*Exercise prompt*: Retype all of the entries word for word.

*Data for review*:
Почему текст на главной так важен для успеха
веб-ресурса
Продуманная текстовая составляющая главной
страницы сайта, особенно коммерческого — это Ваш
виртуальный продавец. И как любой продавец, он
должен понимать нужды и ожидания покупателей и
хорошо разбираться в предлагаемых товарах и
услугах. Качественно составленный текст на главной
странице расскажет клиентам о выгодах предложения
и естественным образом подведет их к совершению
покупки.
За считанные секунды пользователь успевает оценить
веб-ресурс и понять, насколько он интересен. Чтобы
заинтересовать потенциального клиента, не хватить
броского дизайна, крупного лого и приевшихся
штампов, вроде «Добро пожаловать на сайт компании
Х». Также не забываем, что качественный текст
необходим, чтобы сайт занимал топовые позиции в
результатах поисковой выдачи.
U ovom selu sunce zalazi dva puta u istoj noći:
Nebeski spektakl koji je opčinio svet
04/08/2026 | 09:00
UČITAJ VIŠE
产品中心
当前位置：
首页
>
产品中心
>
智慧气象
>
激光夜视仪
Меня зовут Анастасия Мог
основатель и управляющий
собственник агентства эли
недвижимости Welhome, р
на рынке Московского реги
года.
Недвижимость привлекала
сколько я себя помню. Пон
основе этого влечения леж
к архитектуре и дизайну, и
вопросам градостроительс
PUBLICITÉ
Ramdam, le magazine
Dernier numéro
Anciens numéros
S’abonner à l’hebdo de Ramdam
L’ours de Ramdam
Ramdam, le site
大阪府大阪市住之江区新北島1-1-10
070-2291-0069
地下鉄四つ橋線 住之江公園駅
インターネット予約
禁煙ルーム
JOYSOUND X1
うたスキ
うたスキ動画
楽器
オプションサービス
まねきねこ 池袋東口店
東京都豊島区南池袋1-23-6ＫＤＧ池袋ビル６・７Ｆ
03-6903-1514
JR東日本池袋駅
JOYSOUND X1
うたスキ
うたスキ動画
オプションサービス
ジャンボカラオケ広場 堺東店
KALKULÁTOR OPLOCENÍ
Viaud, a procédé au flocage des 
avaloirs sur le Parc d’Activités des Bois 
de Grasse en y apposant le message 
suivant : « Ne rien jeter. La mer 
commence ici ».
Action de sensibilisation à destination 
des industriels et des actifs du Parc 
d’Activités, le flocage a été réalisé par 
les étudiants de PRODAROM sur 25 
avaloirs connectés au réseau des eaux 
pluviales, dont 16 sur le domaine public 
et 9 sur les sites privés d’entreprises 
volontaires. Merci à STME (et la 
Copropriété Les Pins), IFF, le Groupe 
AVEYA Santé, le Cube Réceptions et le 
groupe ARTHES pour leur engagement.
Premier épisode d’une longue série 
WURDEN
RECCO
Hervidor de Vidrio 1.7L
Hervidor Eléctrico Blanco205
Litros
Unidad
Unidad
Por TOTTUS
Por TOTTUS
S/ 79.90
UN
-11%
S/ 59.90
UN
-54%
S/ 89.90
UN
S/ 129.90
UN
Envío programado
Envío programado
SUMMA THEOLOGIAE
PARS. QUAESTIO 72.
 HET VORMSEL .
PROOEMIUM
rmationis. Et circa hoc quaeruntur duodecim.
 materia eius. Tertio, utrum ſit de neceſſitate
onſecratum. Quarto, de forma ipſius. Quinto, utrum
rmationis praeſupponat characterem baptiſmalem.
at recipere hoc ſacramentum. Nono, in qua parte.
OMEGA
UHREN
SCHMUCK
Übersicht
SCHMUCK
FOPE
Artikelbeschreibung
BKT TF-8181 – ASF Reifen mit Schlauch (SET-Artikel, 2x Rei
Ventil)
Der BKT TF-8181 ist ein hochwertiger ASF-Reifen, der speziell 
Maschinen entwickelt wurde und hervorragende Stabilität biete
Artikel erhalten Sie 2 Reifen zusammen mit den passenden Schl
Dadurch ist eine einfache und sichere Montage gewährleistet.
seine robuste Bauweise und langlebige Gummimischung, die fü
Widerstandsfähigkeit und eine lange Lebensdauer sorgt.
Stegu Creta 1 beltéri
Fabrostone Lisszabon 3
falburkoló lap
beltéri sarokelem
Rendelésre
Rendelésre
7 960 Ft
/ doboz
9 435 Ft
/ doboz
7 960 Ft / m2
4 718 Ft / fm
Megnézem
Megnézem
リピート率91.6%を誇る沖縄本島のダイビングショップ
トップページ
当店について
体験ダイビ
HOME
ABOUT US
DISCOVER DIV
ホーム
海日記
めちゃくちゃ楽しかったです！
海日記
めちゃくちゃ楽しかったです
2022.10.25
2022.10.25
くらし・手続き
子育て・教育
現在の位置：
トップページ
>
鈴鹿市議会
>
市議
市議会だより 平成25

*Worked solution*:
Почему текст на главной так важен для успеха
веб-ресурса
Продуманная текстовая составляющая главной
страницы сайта, особенно коммерческого — это Ваш
виртуальный продавец. И как любой продавец, он
должен понимать нужды и ожидания покупателей и
хорошо разбираться в предлагаемых товарах и
услугах. Качественно составленный текст на главной
странице расскажет клиентам о выгодах предложения
и естественным образом подведет их к совершению
покупки.
За считанные секунды пользователь успевает оценить
веб-ресурс и понять, насколько он интересен. Чтобы
заинтересовать потенциального клиента, не хватить
броского дизайна, крупного лого и приевшихся
штампов, вроде «Добро пожаловать на сайт компании
Х». Также не забываем, что качественный текст
необходим, чтобы сайт занимал топовые позиции в
результатах поисковой выдачи.
U ovom selu sunce zalazi dva puta u istoj noći:
Nebeski spektakl koji je opčinio svet
04/08/2026 | 09:00
UČITAJ VIŠE
产品中心
当前位置：
首页
>
产品中心
>
智慧气象
>
激光夜视仪
Меня зовут Анастасия Мог
основатель и управляющий
собственник агентства эли
недвижимости Welhome, р
на рынке Московского реги
года.
Недвижимость привлекала
сколько я себя помню. Пон
основе этого влечения леж
к архитектуре и дизайну, и
вопросам градостроительс
PUBLICITÉ
Ramdam, le magazine
Dernier numéro
Anciens numéros
S’abonner à l’hebdo de Ramdam
L’ours de Ramdam
Ramdam, le site
大阪府大阪市住之江区新北島1-1-10
070-2291-0069
地下鉄四つ橋線 住之江公園駅
インターネット予約
禁煙ルーム
JOYSOUND X1
うたスキ
うたスキ動画
楽器
オプションサービス
まねきねこ 池袋東口店
東京都豊島区南池袋1-23-6ＫＤＧ池袋ビル６・７Ｆ
03-6903-1514
JR東日本池袋駅
JOYSOUND X1
うたスキ
うたスキ動画
オプションサービス
ジャンボカラオケ広場 堺東店
KALKULÁTOR OPLOCENÍ
Viaud, a procédé au flocage des 
avaloirs sur le Parc d’Activités des Bois 
de Grasse en y apposant le message 
suivant : « Ne rien jeter. La mer 
commence ici ».
Action de sensibilisation à destination 
des industriels et des actifs du Parc 
d’Activités, le flocage a été réalisé par 
les étudiants de PRODAROM sur 25 
avaloirs connectés au réseau des eaux 
pluviales, dont 16 sur le domaine public 
et 9 sur les sites privés d’entreprises 
volontaires. Merci à STME (et la 
Copropriété Les Pins), IFF, le Groupe 
AVEYA Santé, le Cube Réceptions et le 
groupe ARTHES pour leur engagement.
Premier épisode d’une longue série 
WURDEN
RECCO
Hervidor de Vidrio 1.7L
Hervidor Eléctrico Blanco205
Litros
Unidad
Unidad
Por TOTTUS
Por TOTTUS
S/ 79.90
UN
-11%
S/ 59.90
UN
-54%
S/ 89.90
UN
S/ 129.90
UN
Envío programado
Envío programado
SUMMA THEOLOGIAE
PARS. QUAESTIO 72.
 HET VORMSEL .
PROOEMIUM
rmationis. Et circa hoc quaeruntur duodecim.
 materia eius. Tertio, utrum ſit de neceſſitate
onſecratum. Quarto, de forma ipſius. Quinto, utrum
rmationis praeſupponat characterem baptiſmalem.
at recipere hoc ſacramentum. Nono, in qua parte.
OMEGA
UHREN
SCHMUCK
Übersicht
SCHMUCK
FOPE
Artikelbeschreibung
BKT TF-8181 – ASF Reifen mit Schlauch (SET-Artikel, 2x Rei
Ventil)
Der BKT TF-8181 ist ein hochwertiger ASF-Reifen, der speziell 
Maschinen entwickelt wurde und hervorragende Stabilität biete
Artikel erhalten Sie 2 Reifen zusammen mit den passenden Schl
Dadurch ist eine einfache und sichere Montage gewährleistet.
seine robuste Bauweise und langlebige Gummimischung, die fü
Widerstandsfähigkeit und eine lange Lebensdauer sorgt.
Stegu Creta 1 beltéri
Fabrostone Lisszabon 3
falburkoló lap
beltéri sarokelem
Rendelésre
Rendelésre
7 960 Ft
/ doboz
9 435 Ft
/ doboz
7 960 Ft / m2
4 718 Ft / fm
Megnézem
Megnézem
リピート率91.6%を誇る沖縄本島のダイビングショップ
トップページ
当店について
体験ダイビ
HOME
ABOUT US
DISCOVER DIV
ホーム
海日記
めちゃくちゃ楽しかったです！
海日記
めちゃくちゃ楽しかったです
2022.10.25
2022.10.25
くらし・手続き
子育て・教育
現在の位置：
トップページ
>
鈴鹿市議会
>
市議
市議会だより 平成25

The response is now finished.